Como podemos explicar o sucesso do acadêmico Simon Schama, cujo a série de TV sobre a história da Grã-Bretanha já lhe rendeu uma Ordem do Império Britânico em 2001 e um contrato de cinco milhões de dólares para uma outra série sobre a história da migração com a BBC em 2003? A tarefa que eu tenho hoje é dar conta dessa explicação focando em um episódio de “Simon Schama – Power of Art”, uma série da BBC de 2006, que foi recentemente transmitida no Canadá, os EUA e Nova Zelândia.

Simon Schama é historiador formado pela Universidade de Cambridge. Foi professor em Oxford, Harvard e depois na Universidade de Columbia, Nova York. E 1995, passou a trabalhar como crítico de arte para a revista New Yorker.

Sem criar muito suspense em torno do que eu tenho a dizer sobre “Power of Art”, deixe-me dizer isto: a razão pela qual Schama satisfazer o público e acadêmicos liberais é que ele explora com sucesso a contradição entre os dois. A maneira desafetada, natural e sensível de Schama fornece uma versão demasiadamente familiar da visão sobre a ordem social, beleza natural e progresso social do iluminismo liberal humanista, apresentada com uma boa dose de sátira popular e sarcasmo. Ele é um William Hogarth para a nossa era neoliberal, tanto como um historiador quanto como um jornalista que comenta sobre questões contemporâneas, como a resposta americana ao 11 de Setembro e a guerra contra o Iraque. Ele serve-se das fraquezas dos ricos, dos poderosos, da vanitas dos novos-ricos, e o faz de maneira que atrai grande interesse popular por parte do público culto e letrado, e por parte dos filisteus que não se importam com o que acontece no mundo. Schama interpreta o liberal por excelência, o Voltaire de Westminster, e não é nenhuma surpresa que ele inicia sua série sobre arte com o século XVII, a grande era do Liberalismo, e o período no qual o conceito de arte como uma profissão liberal surgiu, pela primeira vez, como tema do questionamento intelectual.

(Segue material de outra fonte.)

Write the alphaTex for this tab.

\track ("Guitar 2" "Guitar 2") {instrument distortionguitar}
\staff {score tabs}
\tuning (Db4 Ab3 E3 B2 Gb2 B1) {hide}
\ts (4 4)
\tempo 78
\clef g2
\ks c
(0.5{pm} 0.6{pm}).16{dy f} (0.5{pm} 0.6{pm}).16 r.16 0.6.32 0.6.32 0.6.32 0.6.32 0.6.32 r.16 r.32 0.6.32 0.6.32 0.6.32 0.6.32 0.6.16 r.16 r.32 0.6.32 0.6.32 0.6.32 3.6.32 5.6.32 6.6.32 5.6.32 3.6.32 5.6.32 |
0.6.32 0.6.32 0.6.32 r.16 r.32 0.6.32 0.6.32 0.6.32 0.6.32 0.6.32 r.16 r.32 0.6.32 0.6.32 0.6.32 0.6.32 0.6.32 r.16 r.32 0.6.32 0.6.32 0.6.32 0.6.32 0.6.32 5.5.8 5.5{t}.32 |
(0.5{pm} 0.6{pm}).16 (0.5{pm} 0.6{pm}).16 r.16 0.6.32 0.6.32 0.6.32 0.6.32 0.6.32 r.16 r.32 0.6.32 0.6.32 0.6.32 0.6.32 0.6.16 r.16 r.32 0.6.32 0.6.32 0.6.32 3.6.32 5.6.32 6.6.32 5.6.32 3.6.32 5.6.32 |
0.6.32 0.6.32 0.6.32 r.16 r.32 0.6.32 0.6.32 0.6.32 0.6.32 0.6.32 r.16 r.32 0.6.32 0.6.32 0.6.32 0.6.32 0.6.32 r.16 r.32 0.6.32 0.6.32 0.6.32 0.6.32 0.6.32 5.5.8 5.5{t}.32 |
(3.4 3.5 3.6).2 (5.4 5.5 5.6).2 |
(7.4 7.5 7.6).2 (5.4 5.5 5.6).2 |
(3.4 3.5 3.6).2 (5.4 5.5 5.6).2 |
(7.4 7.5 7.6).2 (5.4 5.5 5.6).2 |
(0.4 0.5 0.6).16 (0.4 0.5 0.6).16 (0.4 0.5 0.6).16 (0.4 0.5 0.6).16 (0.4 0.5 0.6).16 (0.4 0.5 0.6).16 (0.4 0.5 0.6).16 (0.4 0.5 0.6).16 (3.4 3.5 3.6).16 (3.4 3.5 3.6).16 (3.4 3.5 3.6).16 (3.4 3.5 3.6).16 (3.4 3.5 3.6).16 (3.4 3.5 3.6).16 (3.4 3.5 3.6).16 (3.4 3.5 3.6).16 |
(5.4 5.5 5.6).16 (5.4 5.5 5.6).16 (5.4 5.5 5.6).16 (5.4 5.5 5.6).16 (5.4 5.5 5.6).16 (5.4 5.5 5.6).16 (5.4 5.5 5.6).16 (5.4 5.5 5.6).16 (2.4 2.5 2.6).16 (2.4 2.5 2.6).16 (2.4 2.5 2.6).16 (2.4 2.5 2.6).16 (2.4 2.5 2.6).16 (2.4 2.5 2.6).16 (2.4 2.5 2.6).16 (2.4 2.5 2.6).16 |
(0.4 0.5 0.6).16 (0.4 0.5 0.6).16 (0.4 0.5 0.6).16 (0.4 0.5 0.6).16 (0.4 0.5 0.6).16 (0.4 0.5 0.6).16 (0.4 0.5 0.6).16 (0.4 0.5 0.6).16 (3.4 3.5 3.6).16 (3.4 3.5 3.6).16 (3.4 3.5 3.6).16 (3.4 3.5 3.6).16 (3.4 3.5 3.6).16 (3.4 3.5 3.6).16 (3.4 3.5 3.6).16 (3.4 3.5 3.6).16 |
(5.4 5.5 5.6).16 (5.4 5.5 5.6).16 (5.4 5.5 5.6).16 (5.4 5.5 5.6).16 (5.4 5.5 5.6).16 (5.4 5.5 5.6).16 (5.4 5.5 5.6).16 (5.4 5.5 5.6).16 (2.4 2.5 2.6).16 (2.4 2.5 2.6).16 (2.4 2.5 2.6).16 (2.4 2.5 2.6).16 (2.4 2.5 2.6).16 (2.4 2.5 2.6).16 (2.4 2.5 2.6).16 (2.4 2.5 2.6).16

A história que Schama usa para fechar sua série é uma história real, sobre Colin Powell, então Secretário de Estado de George W. Bush. Em discurso contrário a Saddam Hussein, na ONU, Powell pediu que a tela “Guernica”, de Picasso, um dos grandes atos de acusação artística contra a guerra, fosse coberto com um grande tecido azul. Powell estava obviamente preocupado que semelhanças seriam estabelecidas entre a administração Bush e o regime fascista de Francisco Franco. Schama apresenta este incidente como um exemplo de como a arte não é apenas uma questão de prazer, mas sim de vida e morte, questão esta que levamos para casa até com a embalagem do DVD da série, que mostra um líquido vermelho que tanto lembra tinta vermelha, como sangue. O poder da arte, afinal, não é nada menos que a sua capacidade de nos revelar a beleza da verdade e da liberdade, e para nos redimir de um mundo mecânico e complacente. A arte não toma nada como certo, garantido, e isso é especialmente notado quando o artista luta contra todas as probabilidades, em momentos dramáticos de paixão, dor e êxtase, e surpreende o mundo com a integridade de uma visão artística e a sua realização.

Qualquer pessoa com formação em teoria cultural contemporânea pode apontar falhas no historicismo cru, sem verniz, de Schama, mas nós não seríamos capaz de culpá-lo por tentar popularizar uma versão acessível da cultura, no entanto canônica e bem guardada. Mantenhamos em mente que foi a televisão que concedeu um título de nobreza à Schama, e não apenas a sua erudição. Podemos criticá-lo, no entanto, pela vilania com que ele embala ideias surradas e desgastadas a respeito de geniais criadores. A batalha intelectual pode ter sido vencida por antecipação, mas este não é o caso para a batalha política. Como podemos nós, como estudantes e estudiosos interessados em arte e cultura, reconciliar esta contradição?